No giant cash reward was offered, no lavish stock options were dangled, and there would be no free rides on the space shuttle; instead, NASA simply offered the winning team an expenses-paid-trip (up to $3,000 in value) to present its findings to NASA’s Jet Propulsion Laboratory in Pasadena, CA. For 72 teams of bright-eyed scientists, it was a prize too heady to resist. For the companies and organizations monitoring the competition, it was a response that brought home a piercing insight into what drives Kagglers to reach for the stars: being able to go where no one has gone before.
"Money isn't the prime motivator behind these competitions," says Goldbloom.
Instead, in the NASA contest—and all other Kaggle competitions, for that matter—data science teams are competing for the recognition that, from among many of the most brilliant minds of the planet, they are the ones who were able to come up with a solution that outdid anything anyone else could imagine. The select few able to win multiple Kaggle competitions from among more than a half-million competitors (519,782 at this writing) are in the top 500 of those competitors, la creme de la creme.

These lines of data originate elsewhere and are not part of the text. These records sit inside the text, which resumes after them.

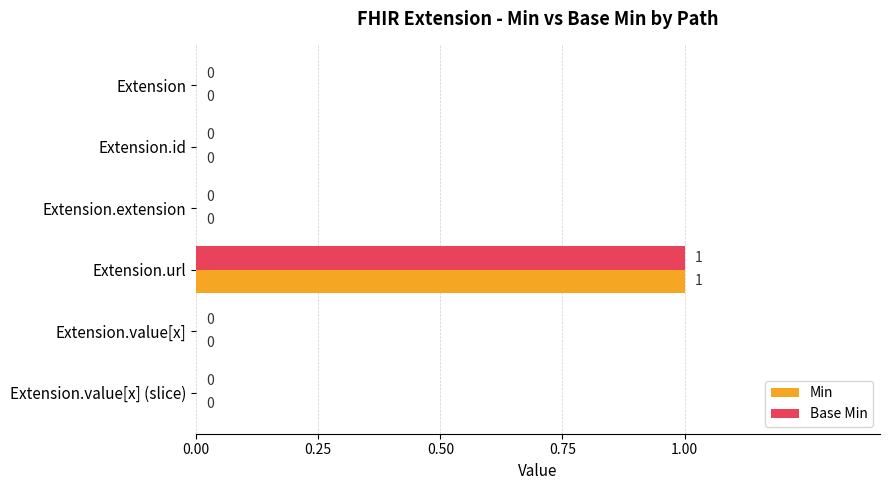

The Min series shows -1 at Extension. True or false?

False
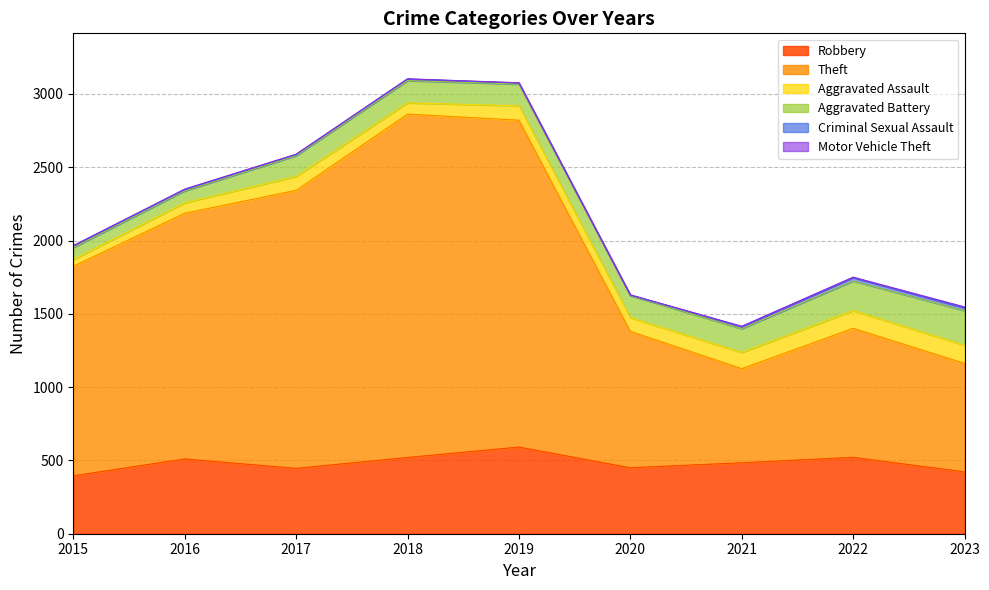

Does the chart display data point markers on the line(s)?

No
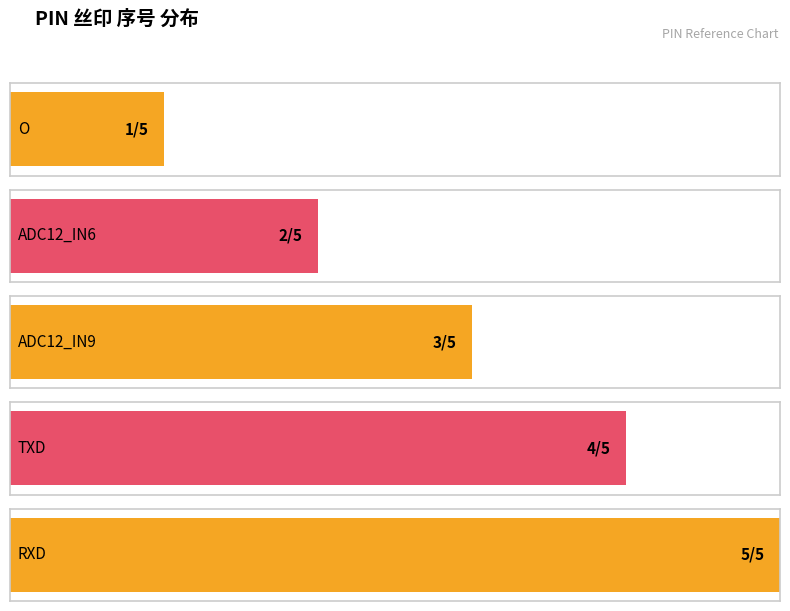

Reading left to right, what are all the values shown in this chart?

1	2	3	4	5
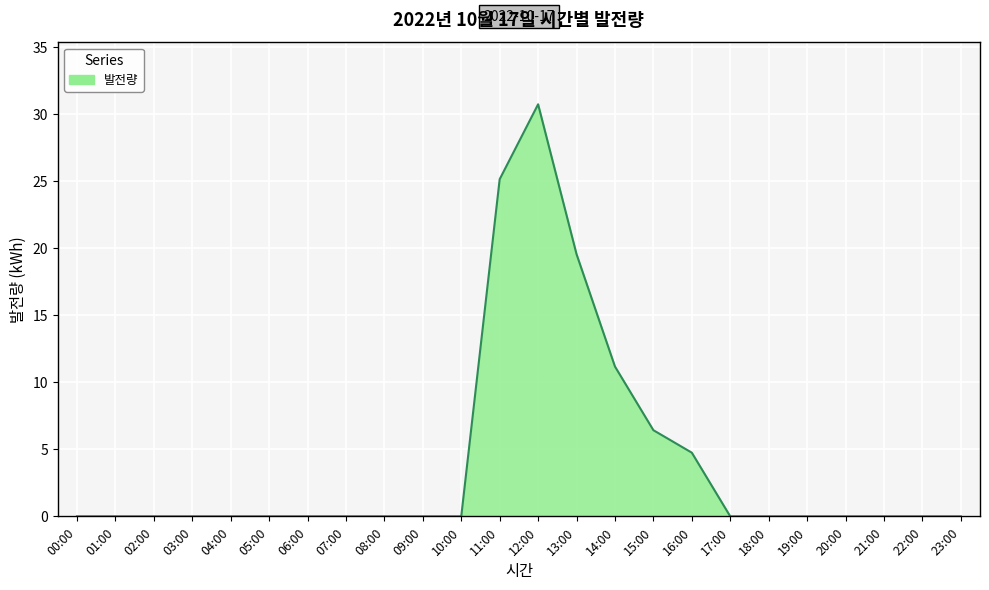

What is the difference between the maximum and minimum values?

30.7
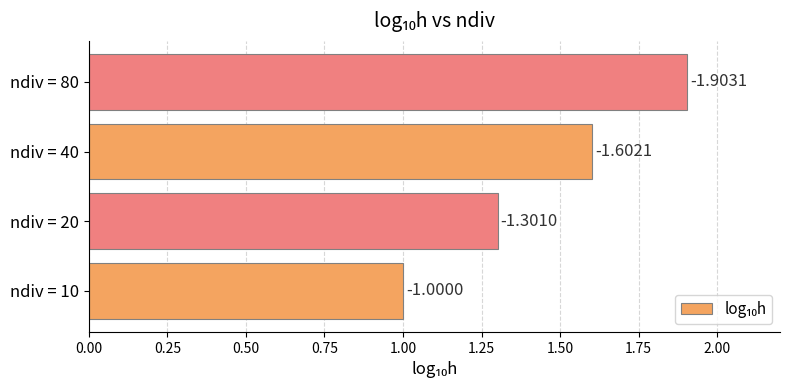

Are the bars grouped side by side (vs. stacked)?

No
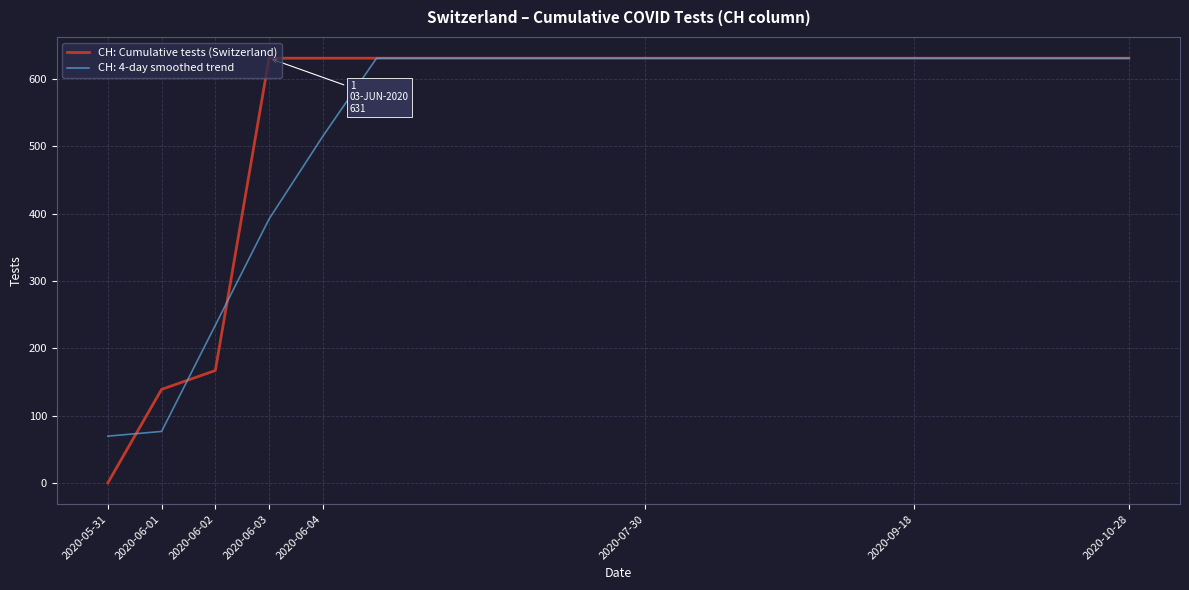

Which series has the largest range (max minus min)?

CH: Cumulative tests (Switzerland)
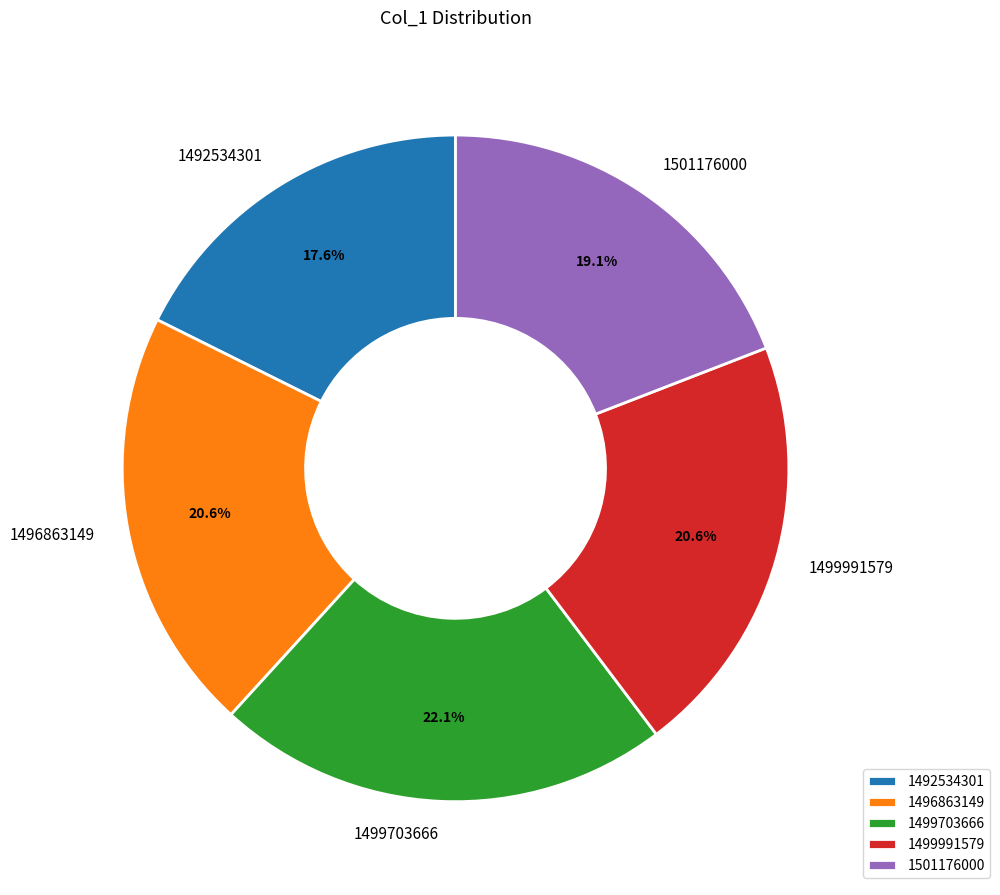

True or false: 1501176000 accounts for 27% of the total.

False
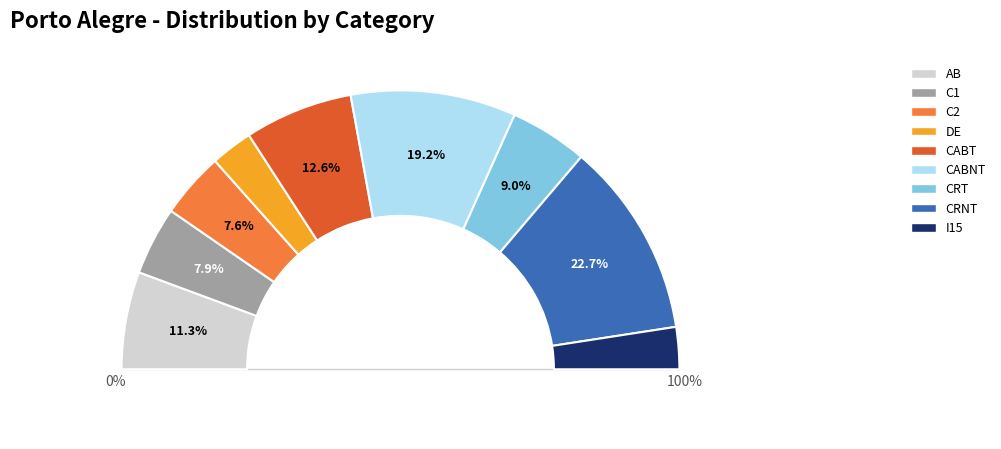

Between CABNT and CRNT, which is larger?

CRNT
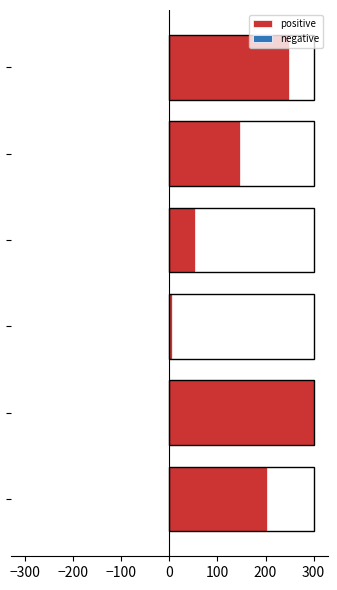

How many bars are there in total?

12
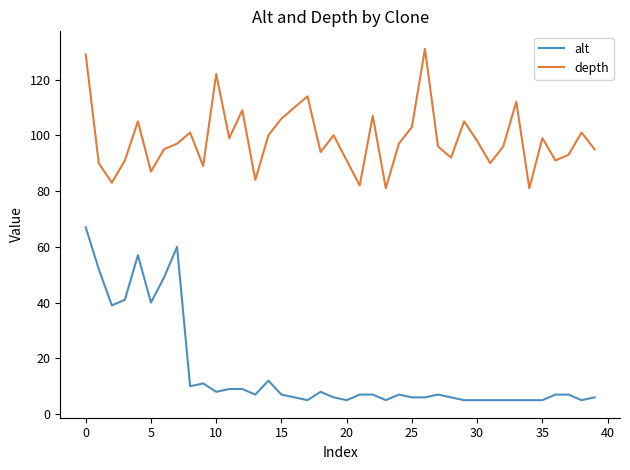

True or false: depth and alt intersect in this chart.

False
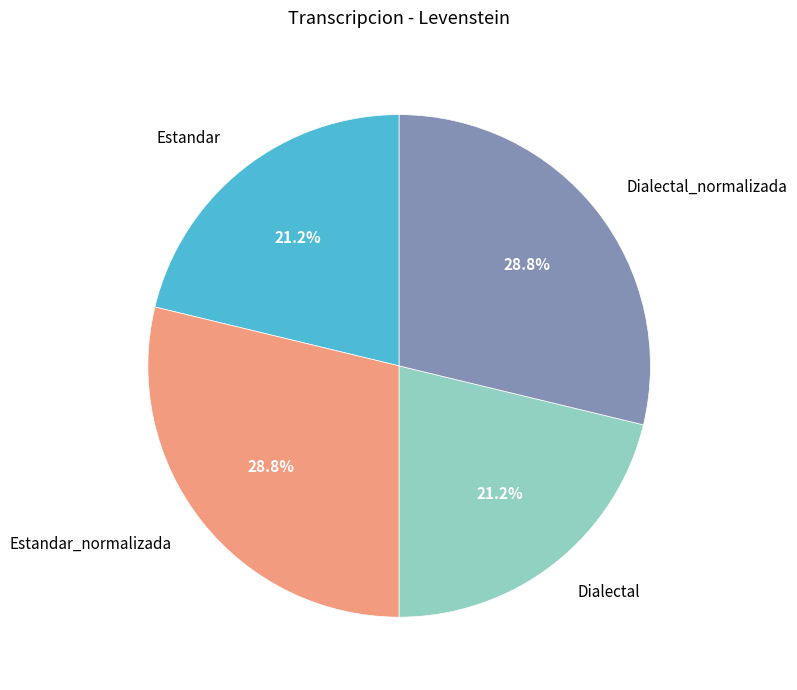

Combined, what portion of the pie is Dialectal and Dialectal_normalizada?

50.0%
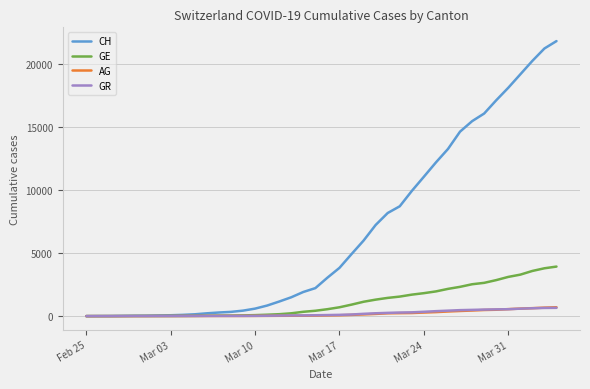

What is the difference between the second highest and minimum values in the AG series?

673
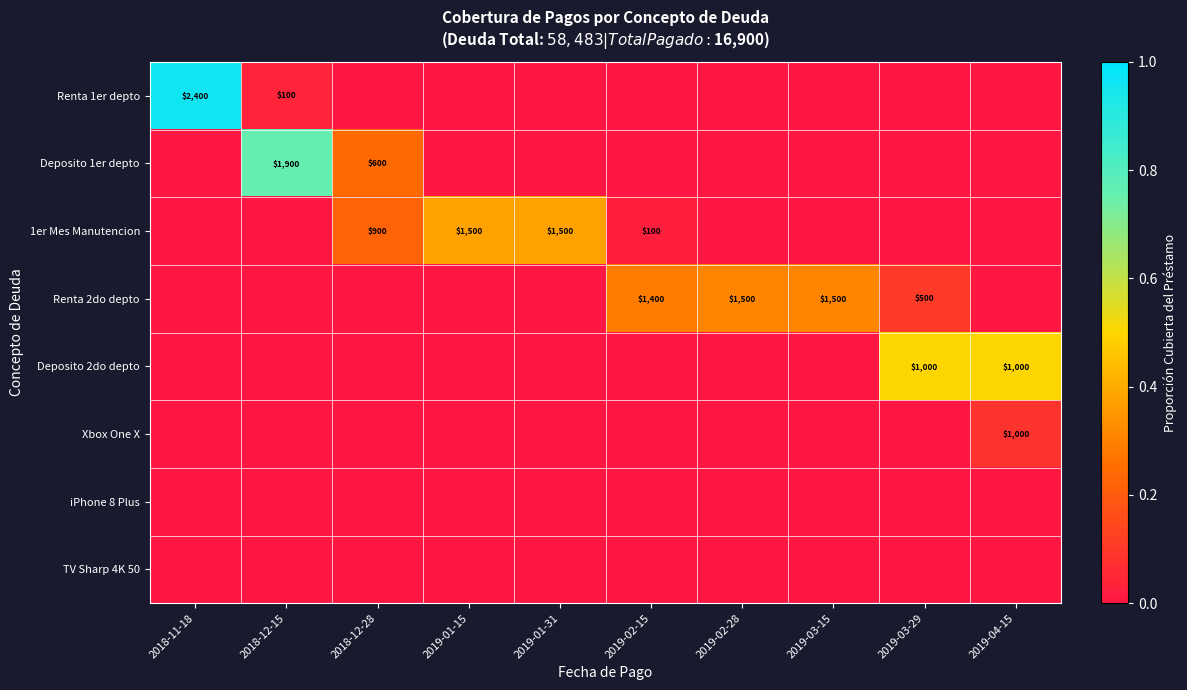

Is it true that Renta 1er depto equals 3777 at 2018-11-18?

False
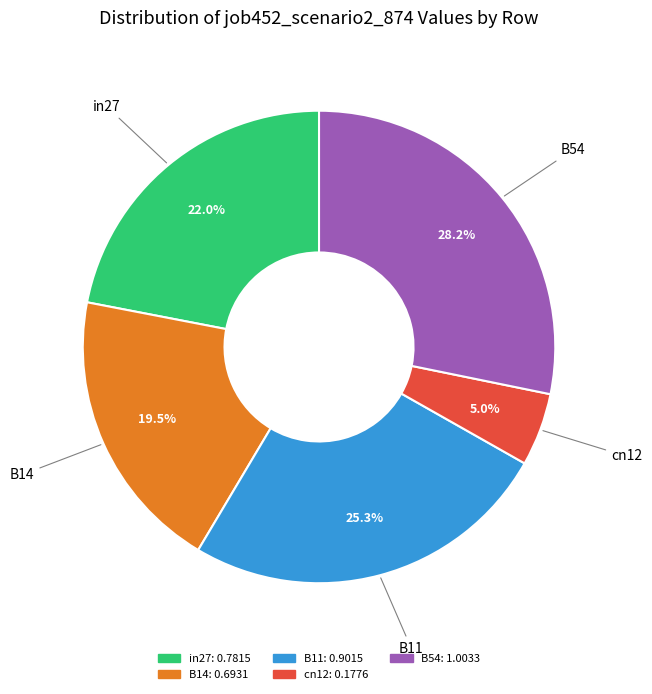

To the nearest percent, what is the combined percentage of B11 and cn12?

30%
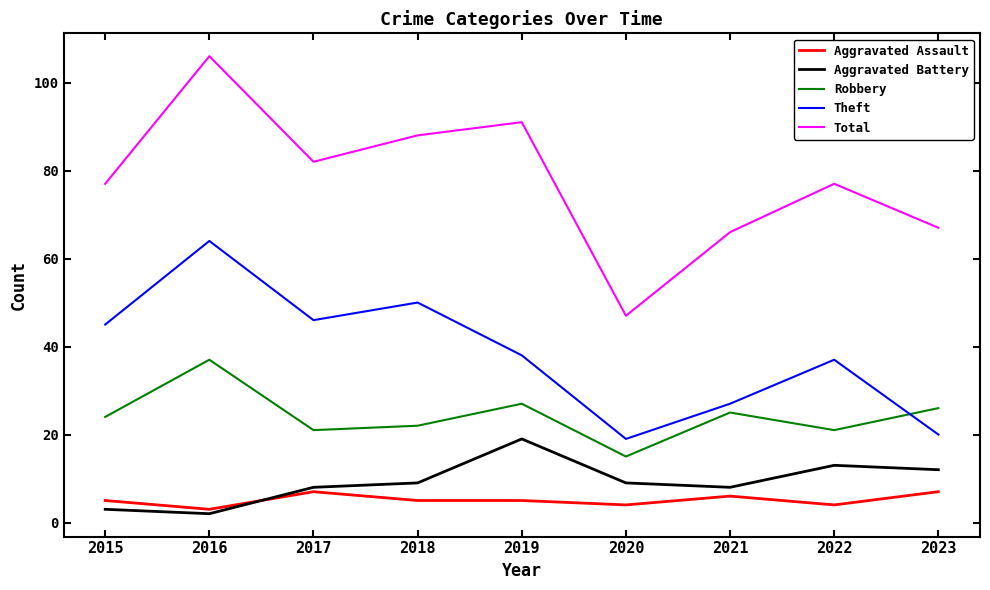

Where is Theft nearest to the value 41?

2019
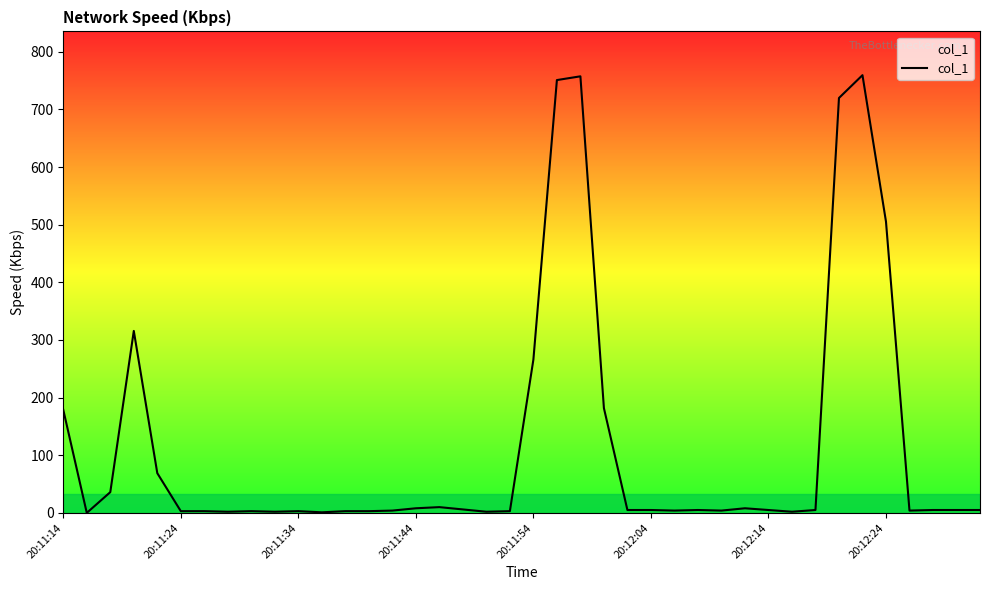

How many lines are shown in the chart?

1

"It's a powerful credential," Goldbloom says. Companies like The New York Times, Capitol One bank, and others have advertised for data scientists who are highly ranked competitors on Kaggle, he says, adding, "Facebook, Air BnB, Yelp, Walmart; they've all held competitions on Kaggle to find data scientists they'd like to interview for positions."
These days, with a global reputation for excellence, Kaggle hosts an average of 50 competitions a year. Goldbloom says Kaggle charges "six figures" to manage each competition, and the Kaggle community is ready to take on virtually any type of data challenge a business or organization can muster.
A Kaggle recently yielded an algorithm, for example, which enables a computer imaging system to identify diabetes patients who are at risk of blindness; its accuracy (86%) is better than what humans can achieve. The developer of that algorithm, University of Warwick associate professor of statistics Ben Graham, walked away with the recognition of outdoing all comers, as well as $100,000 in prize money provided by sponsor California Health Care Foundation.
"It was money well spent," says Jorge Cuadros, CEO of San Jose, CA-based EyePACS LLC, an organization dedicated to preventing vision impairment due to diabetic retinopathy. Cuadros said Graham's algorithm may be headed for a clinical trial before the year is out.
Not surprisingly, other companies with Big Data problems want in, and Goldbloom and Kaggle are ready to accommodate. Organizations have two choices, Goldbloom says: they can post a public challenge to the half-million-plus-member Kaggle community or, if they prefer their data remain private, they can work with Kaggle to put together a 'by-invitation-only' competition that keeps company data out of the public domain and enlists only the top talent from Kaggle—data scientists who have won previous Kaggle competitions.
Cuadros said Kaggle has "a great reputation in the data science community and has solved many interesting problems. Personally, I found Kaggle to be an extremely capable and intelligent group."
Joe Dysart is an Internet speaker and business consultant based in New York City.